# Whitish slime on new driftwood?



## webgirl74 (Jan 30, 2009)

I just finished cycling a new 20 gallon tank and bought a cool gnarly piece of driftwood from a local fish specialty store. Prepped the wood when I got home and rinsed off all the loose bits. I've had driftwood in many of my tanks in the past but have never seen this happen. Ovenight, the wood is now coated in a layer of semi-transparent whitish slime. Doesn't really feel slimy to the touch, but it sure looks weird. The fish don't seem to be acting abnormally. Is this normal?


----------



## dtress3 (Jan 27, 2007)

While I can't remember exactly what the whitish slime is, I remember having it on my driftwood when I set up my aquarium. Did you did a fishless cycle? I know that it is not harmful. I used to take the driftwood out and rinse it off occasionally. It eventually went away.


----------



## kmuda (Nov 27, 2009)

Yep... the white slime is a normal thing, especially with Mopani wood. It has to do with SAP leaching out of the wood. The stuff sure smells bad. Otherwise it's harmless. Some plecos (and some other algae eaters) will actually eat the stuff.

You can minimize both the amount and how long the slime will occur by prepping the wood, which is a long process. My usual method is to boil the bejesus out of (like cooking a pot of Pinto Beans) over a weekend, then soaking it in a bucket of salt water during the week, changing out the water in the bucket whenever it starts looking dark, and then repeating this process of a period of a couple of weeks.

If boiling mopani wood, make sure it's not one of the "good pots" as SAP boiled out of the wood will collect at the top layer of the surface and permanently stain the pot. Your house will also start to smell a bit swampy as the wood "cooks".

An alternative process is to just soak the wood, but this involves months instead of a couple of weeks. The repeated boilings knock a large time frame off of the prep time.

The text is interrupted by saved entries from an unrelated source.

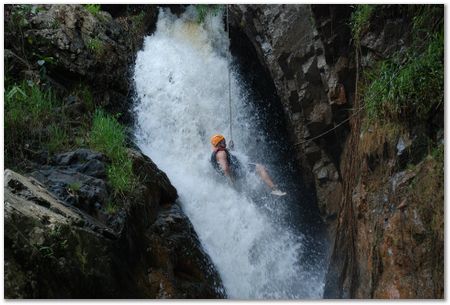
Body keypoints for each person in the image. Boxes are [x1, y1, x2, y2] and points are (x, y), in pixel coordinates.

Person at [210, 134, 287, 196]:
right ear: (219, 144)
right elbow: (225, 168)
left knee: (262, 169)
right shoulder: (221, 153)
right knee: (260, 168)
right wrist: (231, 180)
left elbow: (227, 162)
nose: (225, 143)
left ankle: (269, 185)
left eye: (224, 141)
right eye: (223, 142)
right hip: (238, 171)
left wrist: (231, 148)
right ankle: (274, 189)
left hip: (237, 169)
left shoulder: (219, 153)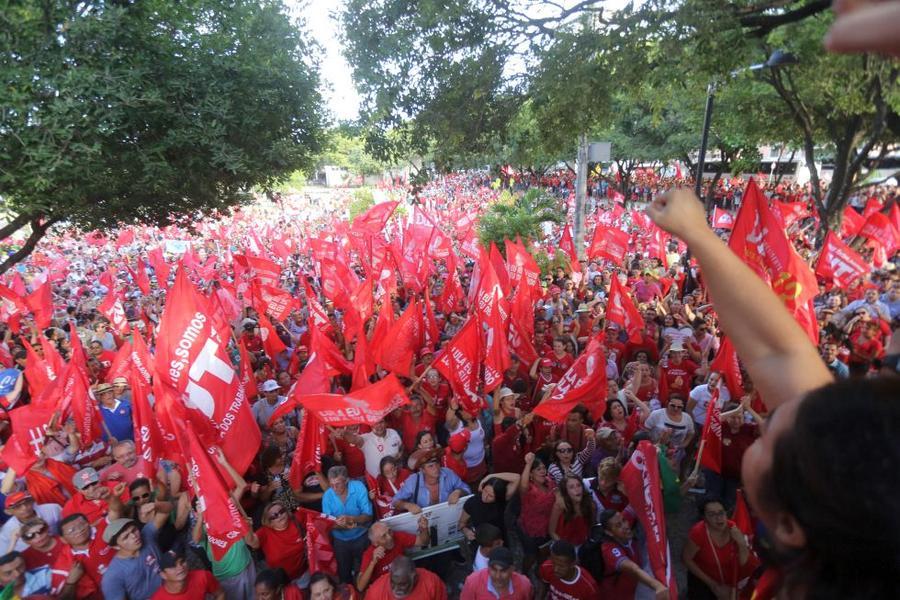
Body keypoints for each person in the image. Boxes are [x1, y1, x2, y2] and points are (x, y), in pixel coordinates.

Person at [648, 187, 900, 597]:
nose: (771, 412)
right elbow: (778, 353)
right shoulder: (830, 466)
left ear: (787, 524)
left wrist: (700, 236)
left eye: (769, 435)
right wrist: (699, 235)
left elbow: (779, 356)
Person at [683, 498, 757, 600]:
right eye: (712, 514)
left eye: (721, 512)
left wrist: (741, 543)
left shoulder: (735, 530)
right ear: (704, 518)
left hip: (731, 581)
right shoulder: (698, 533)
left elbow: (745, 564)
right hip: (705, 579)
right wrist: (714, 585)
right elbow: (686, 559)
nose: (719, 518)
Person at [597, 509, 669, 599]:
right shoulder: (609, 549)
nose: (626, 526)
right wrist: (657, 585)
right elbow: (632, 568)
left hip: (636, 586)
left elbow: (637, 502)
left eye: (624, 520)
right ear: (609, 533)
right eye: (618, 525)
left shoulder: (621, 522)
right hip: (620, 595)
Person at [320, 466, 372, 585]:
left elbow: (368, 515)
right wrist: (339, 524)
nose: (334, 488)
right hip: (340, 541)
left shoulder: (358, 487)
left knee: (364, 572)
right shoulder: (327, 496)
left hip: (361, 536)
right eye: (331, 484)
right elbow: (327, 524)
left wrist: (352, 519)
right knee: (344, 575)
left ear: (347, 480)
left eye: (338, 484)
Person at [101, 516, 167, 600]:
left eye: (134, 530)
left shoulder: (147, 535)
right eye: (126, 537)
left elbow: (164, 512)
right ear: (116, 546)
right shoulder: (112, 576)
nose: (134, 536)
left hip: (174, 589)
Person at [355, 518, 429, 592]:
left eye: (389, 531)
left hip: (403, 582)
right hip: (383, 589)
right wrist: (373, 562)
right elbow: (360, 587)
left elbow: (423, 542)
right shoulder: (369, 554)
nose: (390, 537)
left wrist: (424, 528)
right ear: (375, 543)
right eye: (384, 536)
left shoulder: (398, 536)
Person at [391, 449, 471, 514]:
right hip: (423, 521)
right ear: (422, 470)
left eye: (437, 464)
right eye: (430, 466)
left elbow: (467, 489)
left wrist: (458, 492)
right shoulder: (413, 481)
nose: (436, 468)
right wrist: (407, 505)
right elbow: (395, 501)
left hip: (447, 516)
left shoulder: (448, 473)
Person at [517, 453, 555, 574]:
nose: (543, 471)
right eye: (538, 469)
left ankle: (540, 572)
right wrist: (528, 464)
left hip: (548, 527)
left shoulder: (550, 482)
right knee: (531, 556)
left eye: (544, 468)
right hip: (531, 531)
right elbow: (522, 485)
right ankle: (524, 573)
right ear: (531, 474)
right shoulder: (528, 490)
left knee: (544, 554)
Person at [252, 502, 307, 584]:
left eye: (282, 511)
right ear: (269, 522)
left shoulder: (297, 519)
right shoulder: (264, 532)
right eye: (274, 516)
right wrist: (247, 528)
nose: (280, 516)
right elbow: (252, 543)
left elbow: (315, 519)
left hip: (304, 574)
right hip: (281, 581)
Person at [459, 547, 532, 600]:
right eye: (494, 570)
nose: (498, 576)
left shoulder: (524, 585)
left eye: (503, 571)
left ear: (512, 569)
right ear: (488, 567)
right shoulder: (472, 582)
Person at [151, 549, 224, 600]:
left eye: (182, 562)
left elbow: (220, 594)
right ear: (163, 575)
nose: (180, 567)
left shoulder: (203, 576)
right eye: (172, 566)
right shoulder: (158, 598)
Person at [364, 555, 446, 600]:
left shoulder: (431, 583)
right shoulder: (376, 592)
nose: (396, 589)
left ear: (414, 577)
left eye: (402, 585)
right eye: (392, 582)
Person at [548, 476, 594, 548]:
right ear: (566, 491)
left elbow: (590, 527)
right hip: (563, 545)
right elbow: (552, 532)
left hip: (584, 545)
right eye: (571, 487)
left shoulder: (590, 504)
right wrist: (566, 549)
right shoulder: (559, 506)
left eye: (578, 485)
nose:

This same process also minimizes tannins released from the wood once it's added to the tank and (if boiling) eliminates the possibility of bringing in any nasties with the wood.


----------



## webgirl74 (Jan 30, 2009)

It's not Mopani wood, although I was going to buy a piece of that for the tank originally. It's surprisingly heavy though, and the store was charging by the pound, so the piece would have cost me over $40! I thought that was a little steep for a piece of wood, so I bought a type of wood that is much finer looking with lots of twisty branches. I haven't had any issues with tanins leaching into the water, but the slime is getting thicker and sort of waves in the current now. The fish seem to actually like the slime layer though and I'd say they've picked away at close to half of it. I have an algae eater that I'm temporarily housing in the tank and he likes it too. Only problem now is I come home from work and there is so much poop on the sand I'm having to siphon every day just to keep it clean! Little piggies! :drooling:


----------



## hydrophyte (Dec 16, 2009)

I have had that stuff appear on driftwood several times. It's harmless. If you don't like the look of it you can clear it away with a toothbrush.


----------